My great-aunt who lived with me until she was 97 never went full blown “loony toons”, but she did get confused by the TV. She knew where she was, she could carry on a cogent conversation and generally tell you who was president (Reagan) and governor (“George Wallace I believe… it usually is”) and where she was and how old she was, etc., and aside from talking to her invisible dead twin sister she was sane except for two folks.
One was Vanna White, who she would wave to and speak to nightly on Wheel of Fortune- I have no idea why it was Vanna who confused her when she knew the difference between TV and real in almost every other circumstance, but she was convinced half the time that Vanna was in the room.
The other time was when she confided in me she’d been unable to “ish” the night before (her idioglossiatic euphemism for bowel movement) because there’d been a lady in her bathroom watching her and she couldn’t go in front of her. When I asked “Who was in your bathroom Carrie?” she confided in a loud whisper “Sandy Duncan from the tee-vee!” (Not saying Sandy was really there, but I did later find a set of petite footprints and a Hogan Family script marked with a receipt from "The Eyes Have It! Prosthetics Company’ in that bathroom.)

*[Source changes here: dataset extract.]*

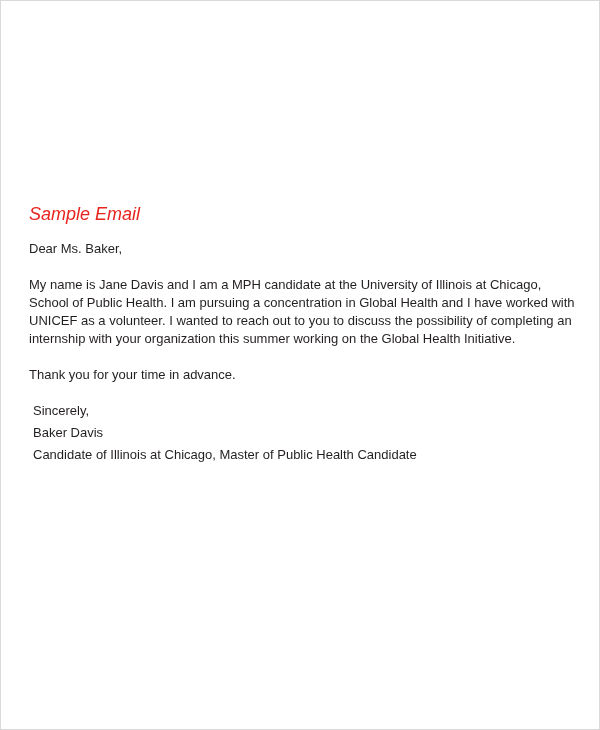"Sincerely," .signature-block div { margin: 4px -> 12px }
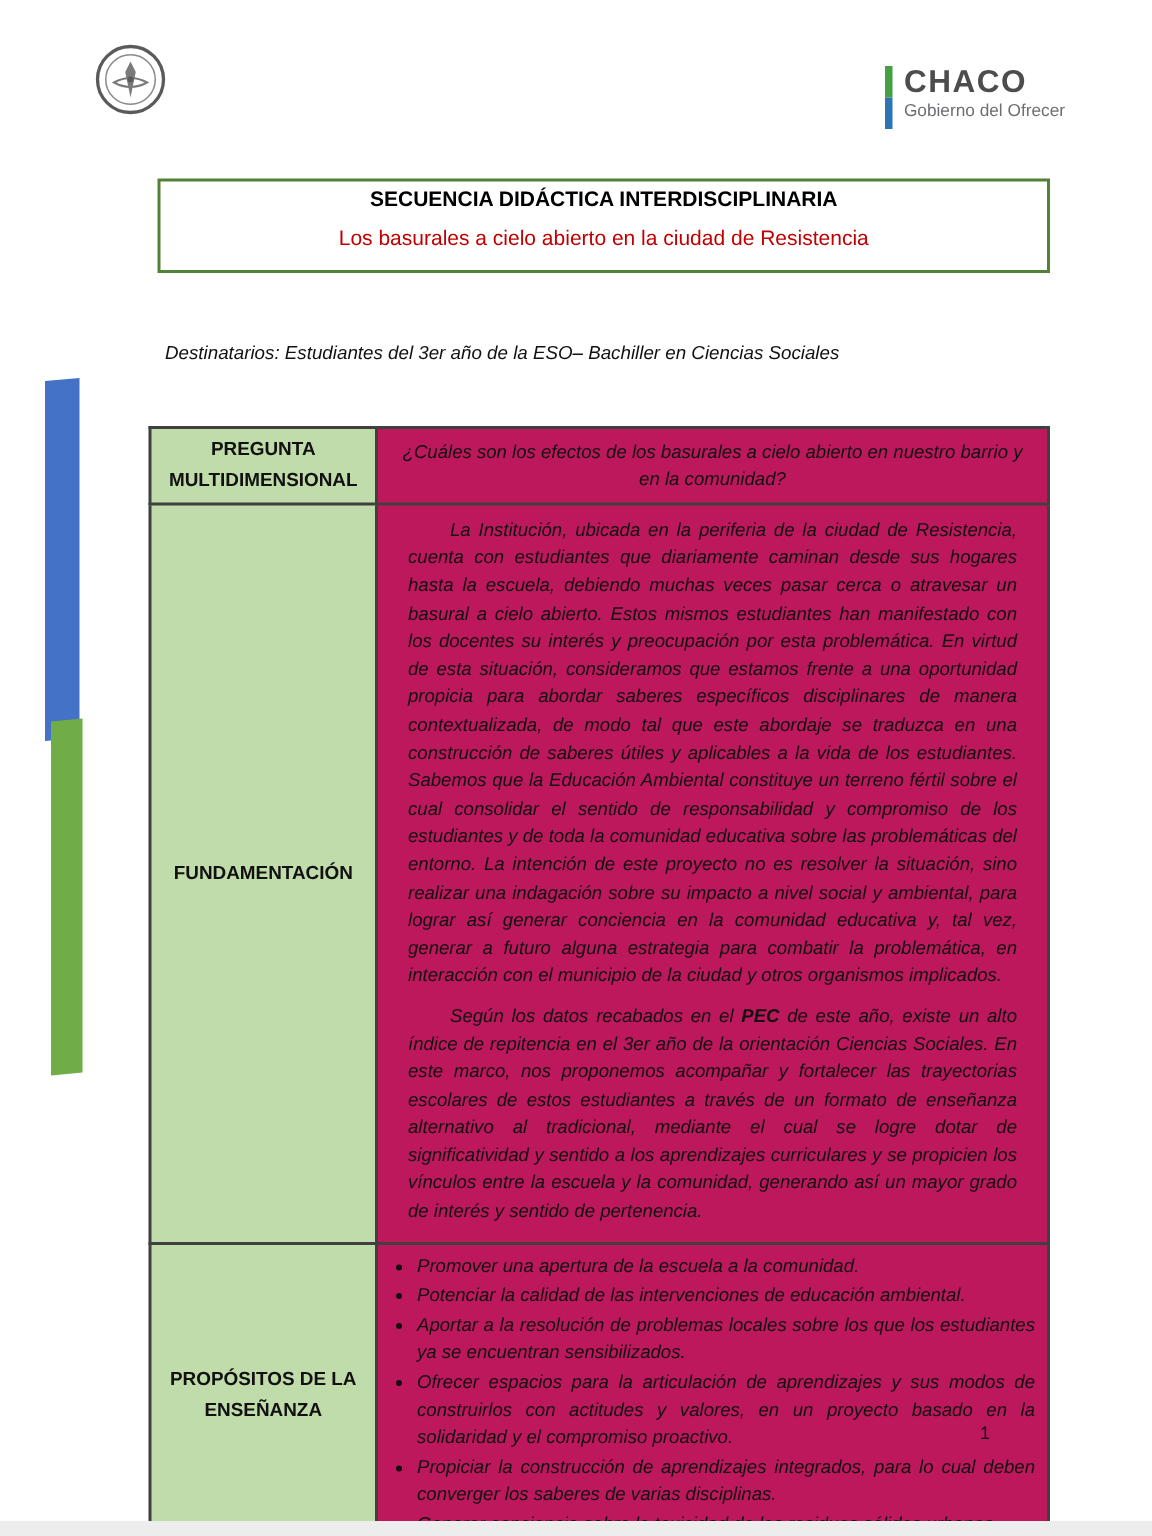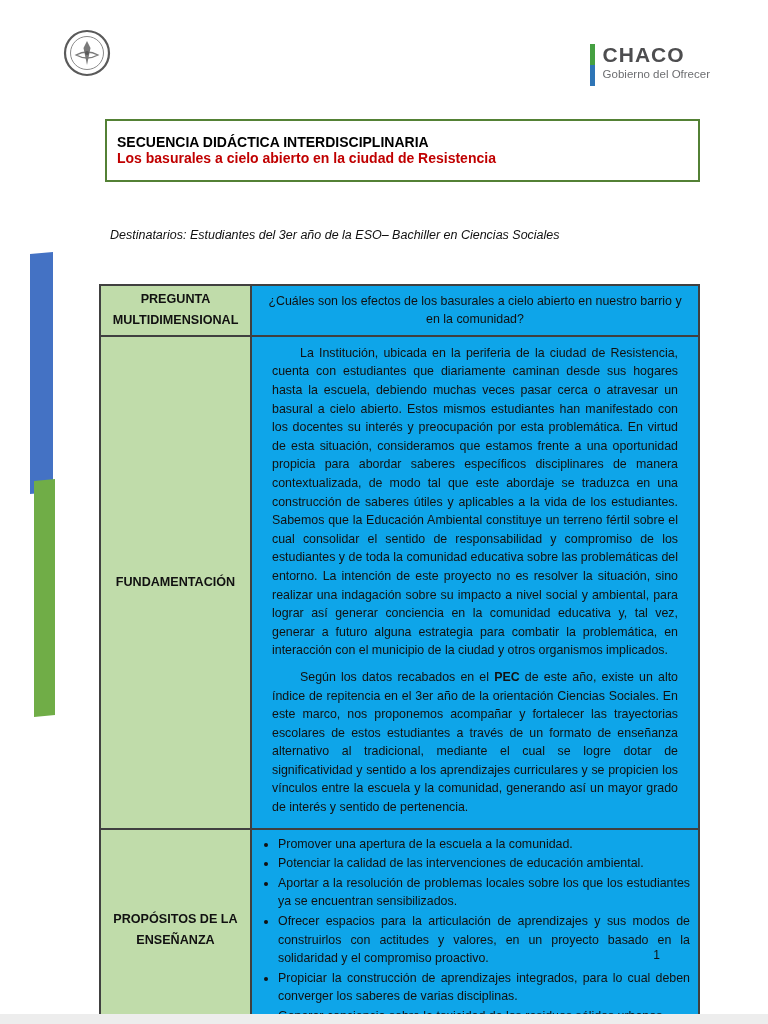"SECUENCIA DIDÁCTICA INTERDISCIPLINARIA" .title-box { padding: 13px 10px 14px -> 3px 10px 14px; text-align: none -> center }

My other grandmother didn’t get quite as confused, but she did once call and tell me to turn on the TV and watch the news broadcast because there was a little black boy on a window ledge about to jump off. It was an episode of DIFF’RENT STROKES, though I think there was a newscaster on it, and she thought it was the news. Not sure why she thought the nightly news had a laugh track now, especially for a kid on a ledge, but, worth remembering she was well over 50 the first time she ever saw a TV set and probably 60 the first time she ever lived with one in the house.

I remember hearing that Car Talk segment, and yes, they essentially did say not to turn the AC on and off at driving speed. I remember it because I was so startled at how wrong they were.

OK then, find it.

How about this.
Or this.
Or this.

The grandmother of a close friend insisted pets, especially dogs, should not come indoors during thunderstorms because they “drew lightning”.

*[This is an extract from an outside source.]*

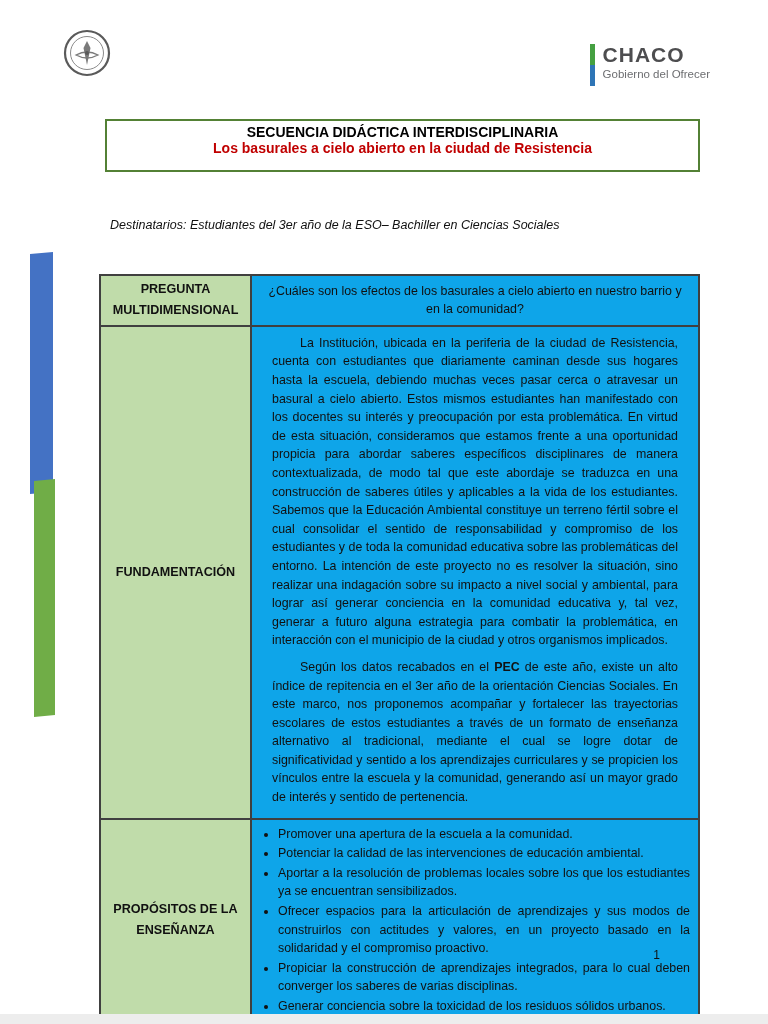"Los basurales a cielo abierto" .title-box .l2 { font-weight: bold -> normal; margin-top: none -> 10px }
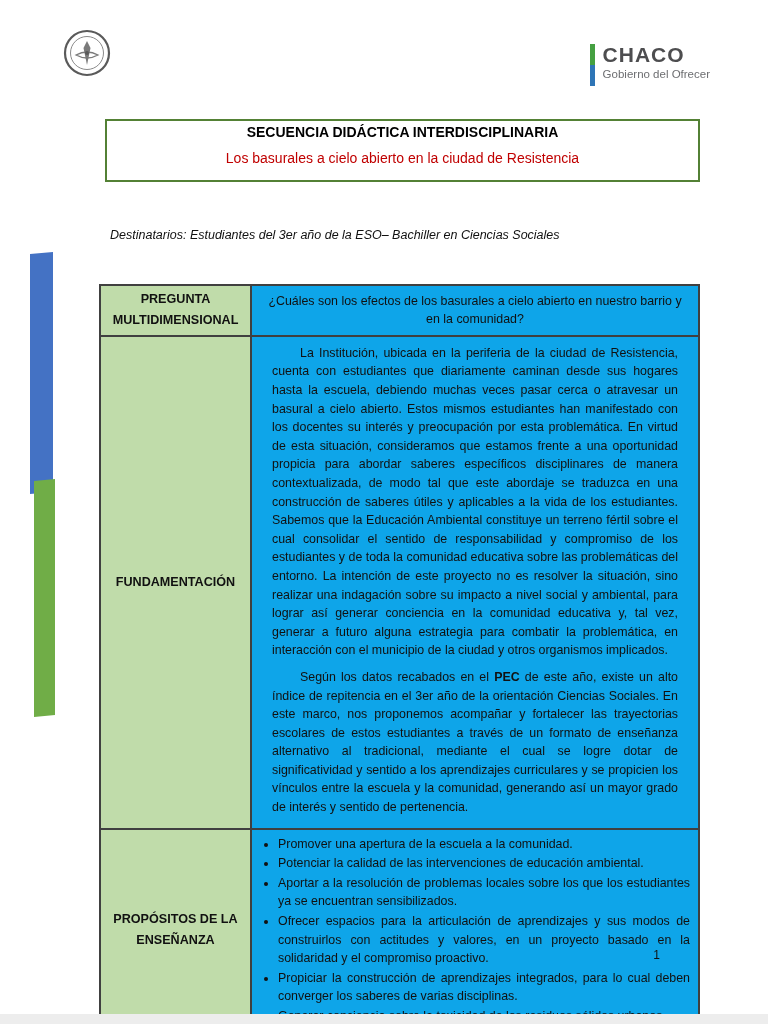"¿Cuáles son los efectos de" td.content { background: #0ea5e9 -> #be185d; font-style: none -> italic }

My grandmother believed everything on TV was intended to be factual, even Star Trek. For some reason she never blinked at the existence of Spock, but she poo-pooed the idea of the Enterprise because “everybody knows there’s no air up there!”

Can we stand another grandparents and bowels story?

My grandparents (Dad’s mom and step-dad) had a little summer cabin. It had electricity, but no water or plumbing. Water was brought in jugs from town and there was an outhouse near the back of of the property, maybe a 45 second sprint from the house.Night time calls of nature were always handled by using my brother’s outgrown baby potty… not a chair but the shaped bucket type thing that may have been an insert to a larger commode. This was done in the kitchen, because that was the only place which had linoleum rather than carpeting.

At age 16 I refused to use this contraption with my grandparents sleeping in the next room, so went to the outhouse, urinated and returned. The noise of the door opening and shutting woke my grandparents. My grandmother was aghast and somewhat upset at my going outside at night. I thought I would tell a little white lie and tell her i had a BM and that would make going to the outhouse ok.

Dear Grandma, bless her well-meaning soul, phoned my mother a day later and suggested I might need to go to the doctor, because moving my bowels at night was a sign there was something terribly wrong with me.

Also: When my brother went throught the loud burping/ burp the alphabet/ etc phase my grandmother would admonish him “David, don’t do that, you will get a gallbladder.” (Years later when my mother had hers removed both my brother and I suggested she take up burping to see if her’s grew back.)

Also, later in life she gave up her driver’s license (thank goodness!) she became very dependent upon rides from my dad, her only child. She would never take a taxi, not because of thriftiness, but because “taxis are for drunks and Indians!”

Honestly, what was it with grandmothers and mothers and bowels?

I was asked by my mother and my grandmother about my bowel movements.

I was 24 and no longer living at home. It was none of their business.